# Work instructions
With both ends included, repeat exactly the lines of the entries below from the one containing "ring dip: (328, 456)" down to the one containing "pinky dip: (375, 453)", and no others.

(Dataset excerpts)
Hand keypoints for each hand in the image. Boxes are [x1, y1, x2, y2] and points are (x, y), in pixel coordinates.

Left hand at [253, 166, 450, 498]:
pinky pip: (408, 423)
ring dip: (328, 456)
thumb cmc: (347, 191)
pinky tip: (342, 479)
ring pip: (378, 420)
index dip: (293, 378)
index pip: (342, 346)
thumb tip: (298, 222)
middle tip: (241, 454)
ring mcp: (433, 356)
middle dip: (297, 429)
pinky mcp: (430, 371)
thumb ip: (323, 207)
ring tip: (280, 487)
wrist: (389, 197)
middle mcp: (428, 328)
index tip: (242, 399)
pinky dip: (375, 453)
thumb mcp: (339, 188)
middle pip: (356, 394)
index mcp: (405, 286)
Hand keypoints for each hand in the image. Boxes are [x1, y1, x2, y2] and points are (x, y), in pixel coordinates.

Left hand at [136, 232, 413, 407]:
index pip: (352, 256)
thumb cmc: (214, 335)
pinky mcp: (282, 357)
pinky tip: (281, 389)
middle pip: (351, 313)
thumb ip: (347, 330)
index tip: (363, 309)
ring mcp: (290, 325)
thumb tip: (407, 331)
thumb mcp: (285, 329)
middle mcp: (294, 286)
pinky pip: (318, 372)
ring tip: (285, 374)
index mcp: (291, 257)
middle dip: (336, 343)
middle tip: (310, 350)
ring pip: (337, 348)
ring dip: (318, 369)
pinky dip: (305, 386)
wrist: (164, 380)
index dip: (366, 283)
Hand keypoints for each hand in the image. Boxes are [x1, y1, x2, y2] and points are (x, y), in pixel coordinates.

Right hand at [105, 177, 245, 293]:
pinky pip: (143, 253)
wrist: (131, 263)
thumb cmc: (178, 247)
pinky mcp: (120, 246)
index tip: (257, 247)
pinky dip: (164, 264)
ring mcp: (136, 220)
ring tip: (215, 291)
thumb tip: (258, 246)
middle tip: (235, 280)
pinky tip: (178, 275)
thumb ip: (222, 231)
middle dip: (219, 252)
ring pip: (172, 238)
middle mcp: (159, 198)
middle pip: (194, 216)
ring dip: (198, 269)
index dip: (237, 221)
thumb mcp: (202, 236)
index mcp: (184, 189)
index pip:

# Exercise answer
ring dip: (328, 456)
thumb cmc: (347, 191)
pinky tip: (342, 479)
ring pip: (378, 420)
index dip: (293, 378)
index pip: (342, 346)
thumb tip: (298, 222)
middle tip: (241, 454)
ring mcp: (433, 356)
middle dip: (297, 429)
pinky mcp: (430, 371)
thumb ip: (323, 207)
ring tip: (280, 487)
wrist: (389, 197)
middle mcp: (428, 328)
index tip: (242, 399)
pinky dip: (375, 453)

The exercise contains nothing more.